As test data I used some of the hourly GitHub archives. Specifically the ones shown below, which come out to ~1.9 GB and 482k records. So, the size is roughly the same as yours, though this would indicate your records are on average 2x the size of these since you said you had only 250k records adding up to 2 GB.

$ curl -O https://data.gharchive.org/2023-02-08-0.json.gz
$ curl -O https://data.gharchive.org/2023-02-08-1.json.gz
$ curl -O https://data.gharchive.org/2023-02-08-2.json.gz

$ gunzip *.gz

$ du -sh .
1.9G	.

$ zq 'count()' *.json
482272(uint64)

The tests below are on a an AWS EC2 t2.xlarge instance, so 4 vCPU and 16 GB of RAM.
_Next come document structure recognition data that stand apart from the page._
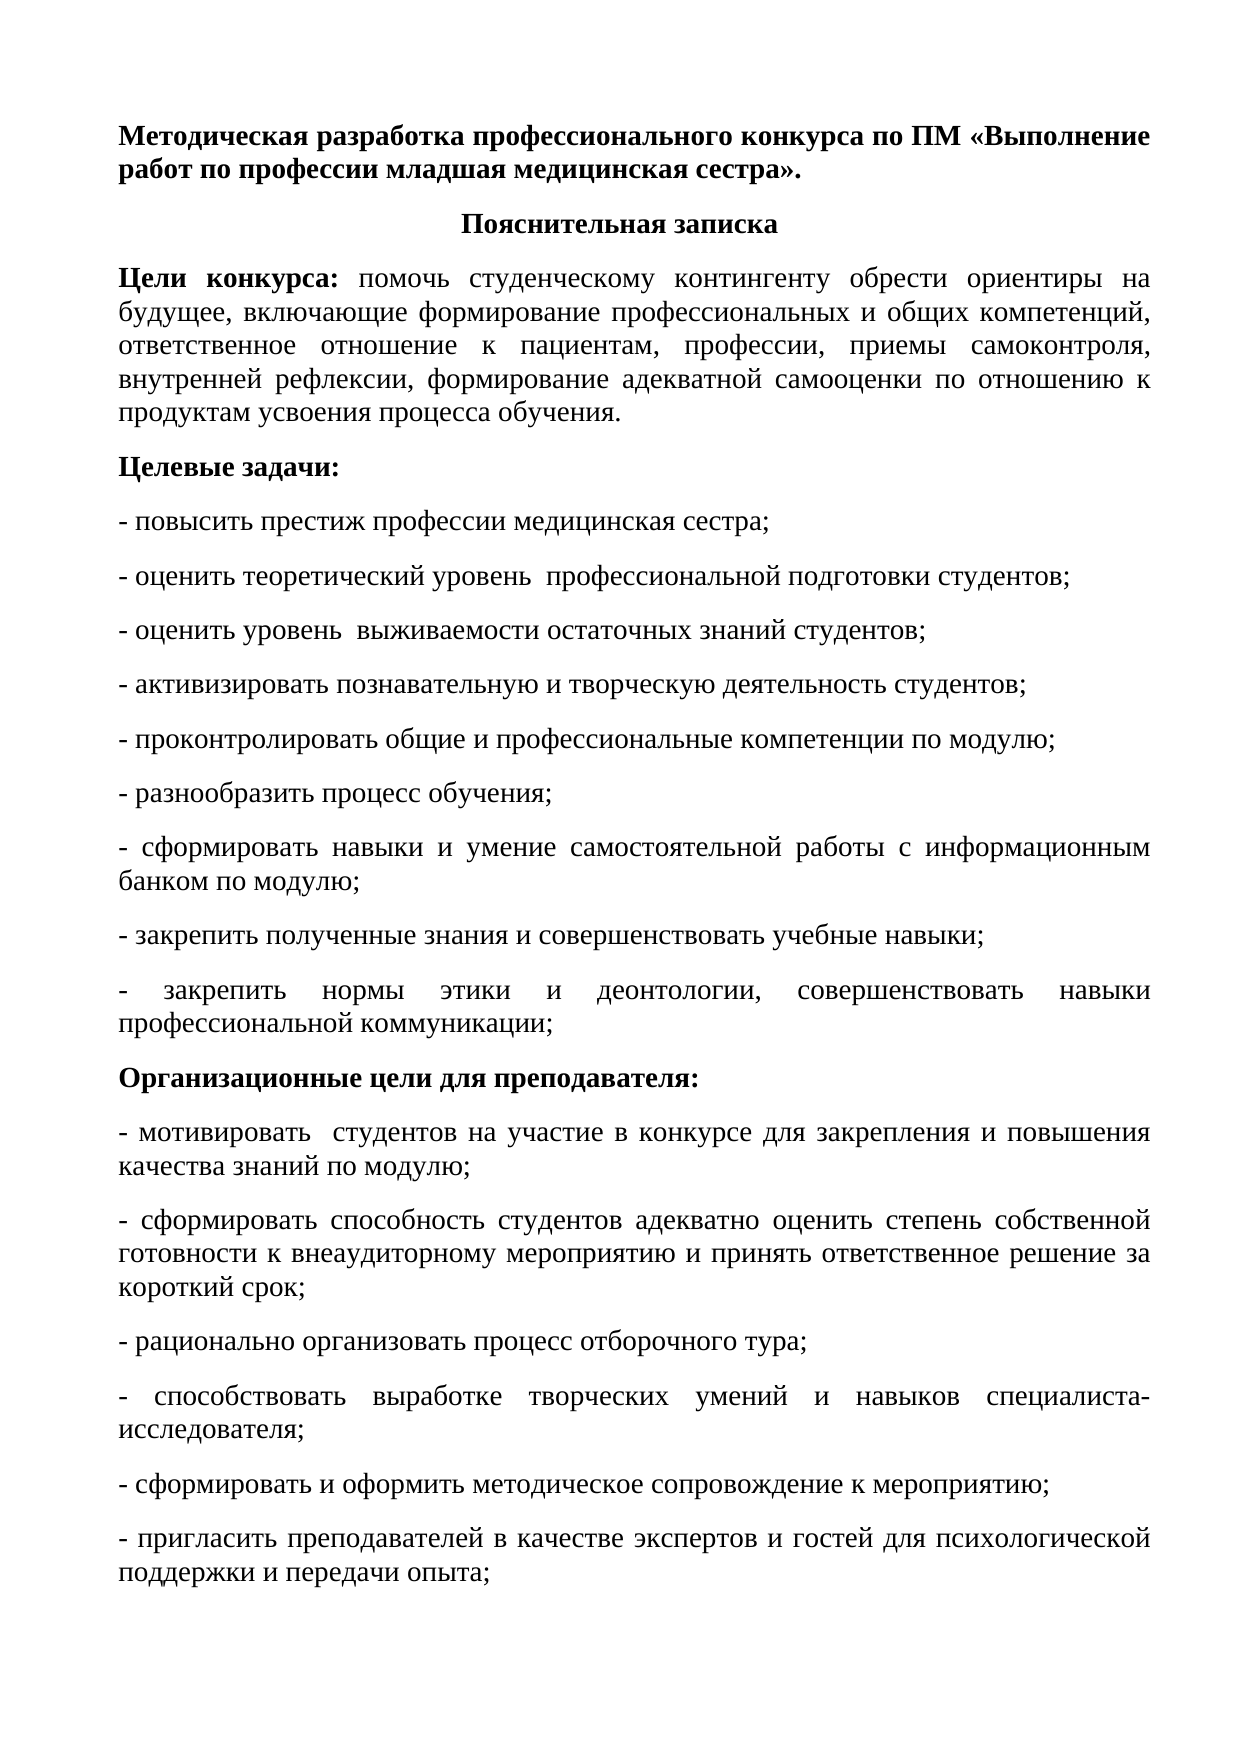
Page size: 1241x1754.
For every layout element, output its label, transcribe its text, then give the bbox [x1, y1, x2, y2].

text - сформировать и оформить методическое сопровождение к мероприятию; [118, 1466, 1152, 1499]
text - активизировать познавательную и творческую деятельность студентов; [118, 666, 1152, 700]
text Пояснительная записка [118, 206, 1152, 239]
text - закрепить нормы этики и деонтологии, совершенствовать навыки профессиональной коммуникации; [118, 972, 1152, 1039]
text - оценить теоретический уровень профессиональной подготовки студентов; [118, 558, 1152, 591]
text Организационные цели для преподавателя: [118, 1060, 1152, 1093]
text - способствовать выработке творческих умений и навыков специалиста-исследователя; [118, 1378, 1152, 1445]
text - сформировать навыки и умение самостоятельной работы с информационным банком по модулю; [118, 829, 1152, 897]
text Методическая разработка профессионального конкурса по ПМ «Выполнение работ по профессии младшая медицинская сестра». [118, 118, 1152, 185]
text - разнообразить процесс обучения; [118, 775, 1152, 809]
text - закрепить полученные знания и совершенствовать учебные навыки; [118, 917, 1152, 951]
text Целевые задачи: [118, 449, 1152, 482]
text Цели конкурса: помочь студенческому контингенту обрести ориентиры на будущее, включающие формирование профессиональных и общих компетенций, ответственное отношение к пациентам, профессии, приемы самоконтроля, внутренней рефлексии, формирование адекватной самооценки по отношению к продуктам усвоения процесса обучения. [118, 260, 1152, 428]
text - оценить уровень выживаемости остаточных знаний студентов; [118, 612, 1152, 646]
text - рационально организовать процесс отборочного тура; [118, 1323, 1152, 1357]
text - проконтролировать общие и профессиональные компетенции по модулю; [118, 721, 1152, 754]
text - мотивировать студентов на участие в конкурсе для закрепления и повышения качества знаний по модулю; [118, 1114, 1152, 1181]
text - повысить престиж профессии медицинская сестра; [118, 503, 1152, 537]
text - сформировать способность студентов адекватно оценить степень собственной готовности к внеаудиторному мероприятию и принять ответственное решение за короткий срок; [118, 1202, 1152, 1303]
text - пригласить преподавателей в качестве экспертов и гостей для психологической поддержки и передачи опыта; [118, 1520, 1152, 1587]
Dragging these into Brim v0.31.0 took ~48 seconds.

https://github.com/brimdata/zui/assets/5934157/04043582-dfb7-4445-a1aa-d6fc1388e24d

Dragging these into Zui v1.6.0 took ~44 seconds.
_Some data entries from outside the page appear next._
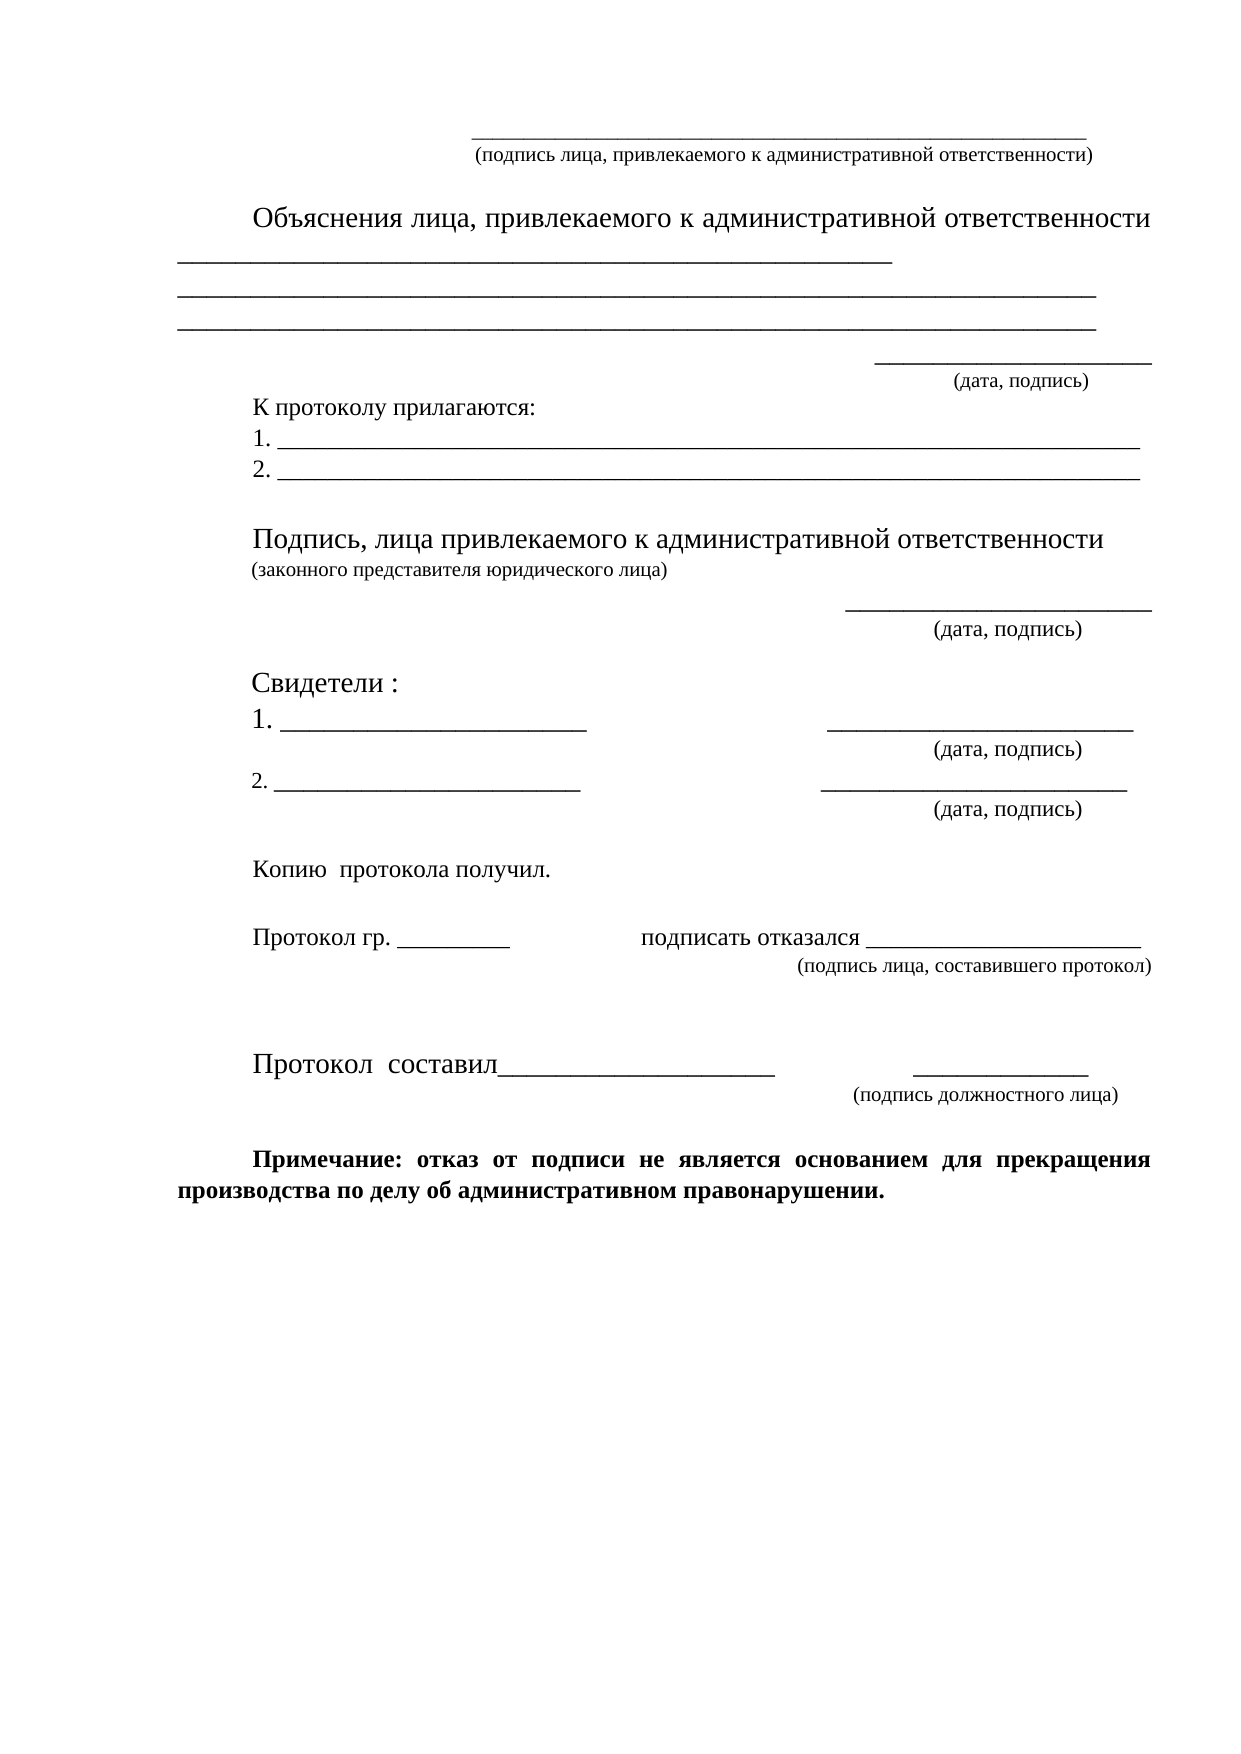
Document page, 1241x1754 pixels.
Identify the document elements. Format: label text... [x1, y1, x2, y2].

text _______________________________________________________________ [177, 267, 1152, 300]
text 2. _____________________________________________________________________ [177, 454, 1152, 482]
text (дата, подпись) [177, 735, 1152, 761]
text 1. _____________________________________________________________________ [177, 423, 1152, 451]
text 1. _____________________ _____________________ [177, 701, 1152, 735]
text (законного представителя юридического лица) [177, 557, 1152, 581]
text Протокол гр. _________ подписать отказался ______________________ [177, 922, 1152, 950]
text Подпись, лица привлекаемого к административной ответственности [177, 521, 1152, 554]
text К протоколу прилагаются: [177, 392, 1152, 420]
text ___________________________________________________________ [177, 118, 1152, 142]
text (дата, подпись) [177, 794, 1152, 821]
text ___________________ [177, 334, 1152, 367]
text Объяснения лица, привлекаемого к административной ответственности _________________________________________________ [177, 200, 1152, 267]
text (подпись должностного лица) [177, 1082, 1152, 1106]
text 2. _____________________ _____________________ [177, 761, 1152, 794]
text (подпись лица, составившего протокол) [177, 953, 1152, 977]
text Протокол составил___________________ ____________ [177, 1046, 1152, 1079]
text Копию протокола получил. [177, 854, 1152, 883]
text (дата, подпись) [177, 614, 1152, 641]
text (подпись лица, привлекаемого к административной ответственности) [177, 142, 1152, 166]
text Свидетели : [177, 665, 1152, 698]
text _______________________________________________________________ [177, 300, 1152, 334]
text Примечание: отказ от подписи не является основанием для прекращения производства по делу об административном правонарушении. [177, 1144, 1152, 1204]
text _____________________ [177, 581, 1152, 614]
text (дата, подпись) [177, 367, 1152, 392]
https://github.com/brimdata/zui/assets/5934157/1ad445e4-9dcf-4b7a-a42b-cc3fe18c6824

Of course, the effect you reported may be unique to your data and/or environment. Some questions to help narrow this down:

  1. Would it be possible to share your test data? If not, could you examine the publicly-available data here and see if you can spot key differences between that and your data? Or, if your records are all fairly similar in structure, perhaps you could "anonymize" a sample record and paste it here so I could create 250k random variations based on it?

  2. Could you describe the CPU/memory resources of your test environment for comparison?

philrz avatar Feb 12 '24 22:02 philrz

Thanks for the complete article you wrote

It's true, I found the problem in more detail. Although Brim didn't import all the data, it was showing the way with the data and didn't import a few million lines.

The interesting thing is when data is imported in Brim, if even half of the data is imported, it displays half of the data, but zui does not.

Maybe I was wrong in the initial review that there was a difference in speed, but there were differences in speed

I will check it a few more times and let you know the result

SoftTools59654 avatar Feb 20 '24 16:02 SoftTools59654

@SoftTools59654: Yes, that makes sense. Not only did Brim v0.31.0 allow for "partial loads" when there were input errors, as captured in https://github.com/brimdata/zui/issues/2660, Zui also behaved that way until fairly recent releases. I just updated and closed that issue to reflect the current state of Zui. As that issue also covers, even when the "partial loads" were possible, the error messaging was poor so it was basically a bug, though as captured in https://github.com/brimdata/zed/issues/4546 perhaps it would be desirable under some circumstances to allow for this behavior when desired (with better error messaging, of course), so we hope to revisit the topic at some point.

I'll hold this issue open in the event you've able to provide any additional detail on your initial repro as you indicated in your last comment. Thanks.

philrz avatar Feb 21 '24 01:02 philrz